When a line of the entries contains the word "left", report that line.

» **Keypoint text descriptions**:
^^^^

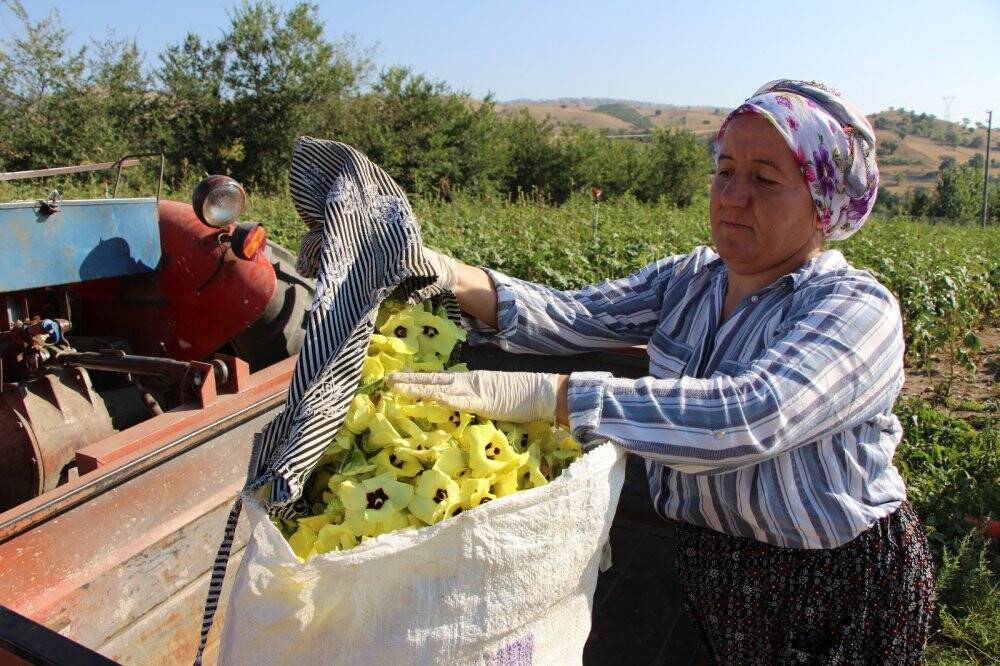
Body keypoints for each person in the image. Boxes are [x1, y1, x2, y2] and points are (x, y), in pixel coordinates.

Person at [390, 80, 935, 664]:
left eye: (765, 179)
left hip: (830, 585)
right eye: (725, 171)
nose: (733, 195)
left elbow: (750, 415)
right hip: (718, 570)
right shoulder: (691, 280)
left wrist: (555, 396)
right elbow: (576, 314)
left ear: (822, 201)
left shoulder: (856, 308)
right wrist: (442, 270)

^^^^

» **Completed exercise**:
left eye: (765, 179)
left hip: (830, 585)
left elbow: (750, 415)
left wrist: (555, 396)
left ear: (822, 201)
left shoulder: (856, 308)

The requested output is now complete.